As EAI has proven, transformation of data formats - while not always enjoyable/most efficient - is a fairly well-understood process. But having the model defined in the first place, across vendors and providers with varying interests/agendas, THAT is not a trivial thing. ;-)

Lori
macvittie
4/1/2010 7:11 AM
Gravatar I had a similar dream but mine was with API's themselves. It would be so nice to have one API where you could send your request in and then it would remotely connect with the other API and send you back a well formed document. All you other programmers our there know exactly what I'm talking about.

I created just that, and released it with free accounts. It's named The Easy API - http://theeasyapi.com - and it does just that. You send a POST with a parameter named request and it's an XML string. Then The Easy API will connect with the remote API and standardize the output and sends back well formed XML.

I can relate greatly with this article as I too have thought the same thing with cloud computing. The future is very bright in the terms of API's and interconnecting a vast array of them together.

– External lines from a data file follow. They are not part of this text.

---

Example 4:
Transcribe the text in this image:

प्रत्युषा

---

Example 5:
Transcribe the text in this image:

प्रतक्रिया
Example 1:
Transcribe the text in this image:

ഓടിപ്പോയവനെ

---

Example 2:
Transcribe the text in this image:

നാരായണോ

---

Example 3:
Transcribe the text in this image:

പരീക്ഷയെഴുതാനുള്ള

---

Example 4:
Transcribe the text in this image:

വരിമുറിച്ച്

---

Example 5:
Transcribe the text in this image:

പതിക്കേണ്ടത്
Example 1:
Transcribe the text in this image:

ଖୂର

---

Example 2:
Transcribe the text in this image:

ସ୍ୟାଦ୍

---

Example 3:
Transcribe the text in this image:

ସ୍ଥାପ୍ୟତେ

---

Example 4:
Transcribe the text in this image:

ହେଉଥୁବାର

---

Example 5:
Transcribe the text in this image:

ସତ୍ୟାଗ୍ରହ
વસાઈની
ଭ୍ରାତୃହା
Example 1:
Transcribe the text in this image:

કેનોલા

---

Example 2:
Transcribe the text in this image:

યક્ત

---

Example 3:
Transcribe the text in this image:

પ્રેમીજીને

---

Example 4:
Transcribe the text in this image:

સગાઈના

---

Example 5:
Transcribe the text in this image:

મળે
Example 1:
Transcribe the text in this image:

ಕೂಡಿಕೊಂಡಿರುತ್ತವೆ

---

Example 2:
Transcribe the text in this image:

I focused my project on application developers who want to access other services with a common interface.

Personally the future is exciting as systems and companies grow.
Chad R. Smith
4/1/2010 8:38 AM
Gravatar @lori - so the real issue with this mess you are describing is that to write against a given API is work and if there are more than a couple APIs no one wants to support them all?

What about a system where the API itself is a meta-application interface, to paraphrase Ruby's ActiveRecord:

class Service < ActiveCloud::Base
end

where ActiveCloud dynamically examines any schema you give it in run time and acts on it, so if I'm a cloud operator and publish a schema (perhapse as a WSDL) you can take it and map it to something like this:

service.name="MyWebApp"
service.transport="tcp"
service.transfer="http"
service.transport.security="tls"
service.delivery.persistence="JSESSIONID"

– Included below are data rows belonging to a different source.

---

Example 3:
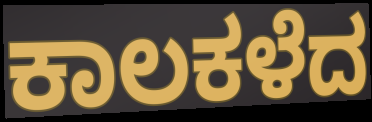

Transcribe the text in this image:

ಕಾಲಕಳೆದ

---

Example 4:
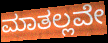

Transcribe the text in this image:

ಮಾತಲ್ಲವೇ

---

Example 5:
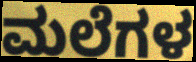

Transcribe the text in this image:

ಮಲೆಗಳ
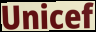
Unicef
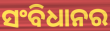
ସଂବିଧାନର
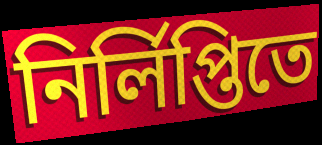
নির্লিপ্তিতে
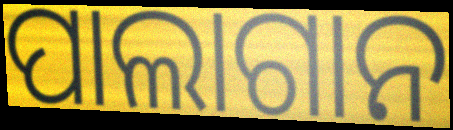
ପାଲାଗାନ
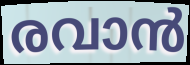
രവാൻ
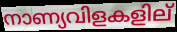
നാണ്യവിളകളില്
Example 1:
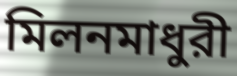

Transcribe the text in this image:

মিলনমাধুরী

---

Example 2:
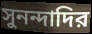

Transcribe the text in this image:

সুনন্দাদির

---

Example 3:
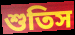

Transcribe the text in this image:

শুতিস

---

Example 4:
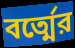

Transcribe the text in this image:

বর্ত্মের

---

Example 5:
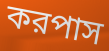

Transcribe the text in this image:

করপাস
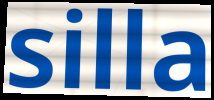
silla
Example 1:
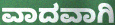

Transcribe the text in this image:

ವಾದವಾಗಿ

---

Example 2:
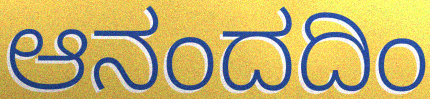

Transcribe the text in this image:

ಆನಂದದಿಂ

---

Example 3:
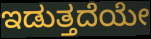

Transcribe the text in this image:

ಇಡುತ್ತದೆಯೇ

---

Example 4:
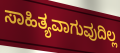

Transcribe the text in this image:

ಸಾಹಿತ್ಯವಾಗುವುದಿಲ್ಲ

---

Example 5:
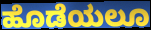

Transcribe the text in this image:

ಹೊಡೆಯಲೂ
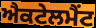
ਐਕਟੇਲਮੈਂਟ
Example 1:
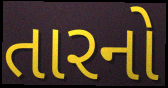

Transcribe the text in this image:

તારનો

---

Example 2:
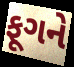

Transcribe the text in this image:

ફૂગને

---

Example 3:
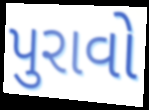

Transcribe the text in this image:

પુરાવો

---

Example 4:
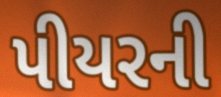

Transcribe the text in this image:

પીયરની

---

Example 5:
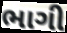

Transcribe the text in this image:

ભાગી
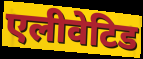
एलीवेटिड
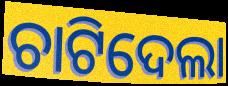
ଚାଟିଦେଲା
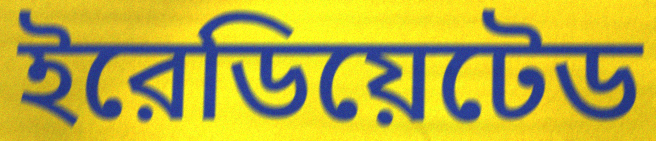
ইরেডিয়েটেড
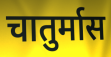
चातुर्मास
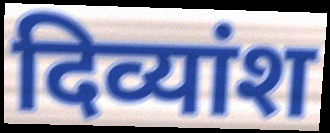
दिव्यांश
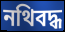
নথিবদ্ধ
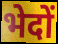
भेदों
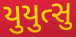
યુયુત્સુ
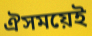
ঐসময়েই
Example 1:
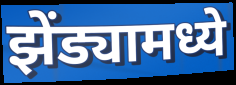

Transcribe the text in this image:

झेंड्यामध्ये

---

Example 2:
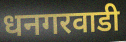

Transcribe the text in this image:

धनगरवाडी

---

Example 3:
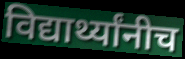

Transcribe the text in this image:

विद्यार्थ्यांनीच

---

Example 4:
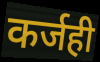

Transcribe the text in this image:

कर्जही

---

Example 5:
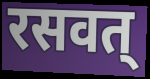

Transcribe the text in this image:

रसवत्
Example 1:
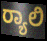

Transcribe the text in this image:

ರ‍್ಯಾಲಿ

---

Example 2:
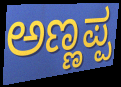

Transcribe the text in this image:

ಅಣ್ಣಪ್ಪ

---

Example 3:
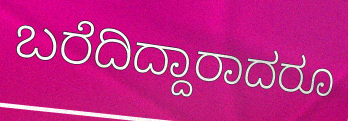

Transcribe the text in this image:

ಬರೆದಿದ್ದಾರಾದರೂ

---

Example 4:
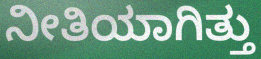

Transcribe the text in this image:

ನೀತಿಯಾಗಿತ್ತು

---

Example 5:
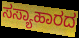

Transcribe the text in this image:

ಸಸ್ಯಾಹಾರದ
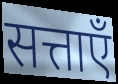
सत्ताएँ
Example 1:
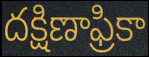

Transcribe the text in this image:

దక్షిణాఫ్రికా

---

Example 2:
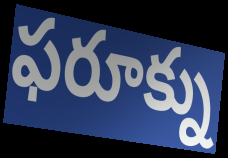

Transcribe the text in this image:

ఫరూక్ను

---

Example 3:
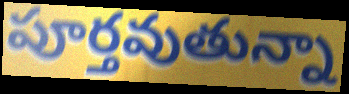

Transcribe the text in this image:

పూర్తవుతున్నా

Just as easily as it could map to something this:

service.title="myco's awesome cloud application"
service.owner="bob jones"
service.contact="bob.jones@myco.com"

Because you aren't limiting it with a static data model; it shifts the discussion from one about how to start to one about how to finish. In my experience, practical people tend to stop arguing how to do something when there is something that already works staring them in the face.

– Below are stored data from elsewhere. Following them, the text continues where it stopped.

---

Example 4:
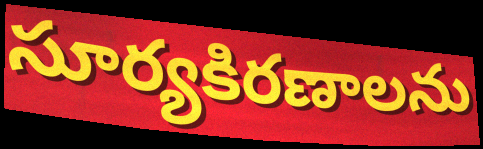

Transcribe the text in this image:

సూర్యకిరణాలను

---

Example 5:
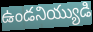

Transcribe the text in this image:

ఉండనియ్యుడి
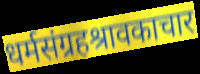
धर्मसंग्रहश्रावकाचार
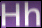
Hh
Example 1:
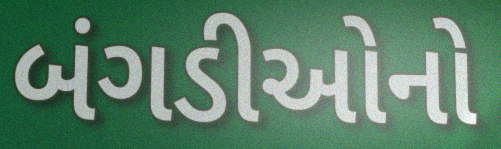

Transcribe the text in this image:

બંગડીઓનો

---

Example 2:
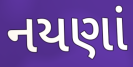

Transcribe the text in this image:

નયણાં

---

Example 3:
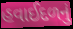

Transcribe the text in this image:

હવાઈદળનું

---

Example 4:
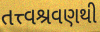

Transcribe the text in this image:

તત્ત્વશ્રવણથી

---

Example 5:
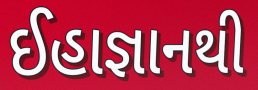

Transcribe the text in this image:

ઈહાજ્ઞાનથી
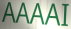
AAAAI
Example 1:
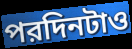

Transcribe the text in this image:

পরদিনটাও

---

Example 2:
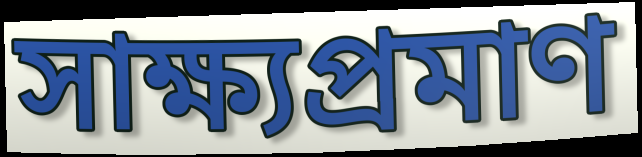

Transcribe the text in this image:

সাক্ষ্যপ্রমাণ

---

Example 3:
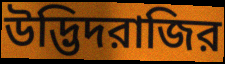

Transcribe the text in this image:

উদ্ভিদরাজির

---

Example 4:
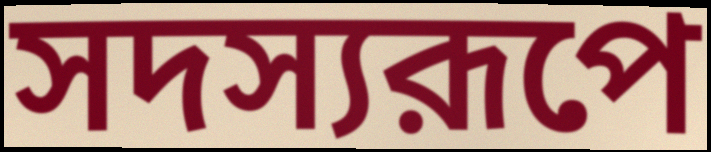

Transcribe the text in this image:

সদস্যরূপে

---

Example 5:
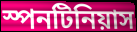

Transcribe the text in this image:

স্পনটিনিয়াস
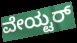
ವೇಯ್ಟರ್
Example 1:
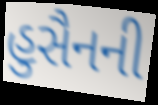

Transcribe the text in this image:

હુસૈનની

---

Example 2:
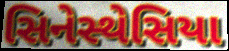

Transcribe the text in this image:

સિનેસ્થેસિયા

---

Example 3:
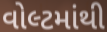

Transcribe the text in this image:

વોલ્ટમાંથી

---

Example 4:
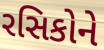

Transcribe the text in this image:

રસિકોને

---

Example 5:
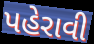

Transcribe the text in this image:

Just a thinking out loud at this point, but my meaning is that perhaps it is simpler to just agree on a way of passing information (or release a way to do the passing that just works) than it is to dictate what information is being passed, and leave the actual content intentionally ambiguous, given that we have lots of ways of dealing with "structured ambiguity".

metaAPIs and the programming libraries to support them would be a lot more lightweight and require less consensus to put into practice than a specific one, yet provide more structure than a data model, without locking you into a form that can't adapt to a rapidly evolving landscape (and there are a lot of information passing mechanisms already in play, so you might not have to re-invent the world).

And it becomes one of those "if you built it..." things - ActiveRecord and XMLHttpRequest didn't appear in a vacuum out of nothing, but having working versions that people could use did put an end to a lot of arguments about how to access databases dynamically and how to incrementally display web content because they were already doing a pretty good job of it.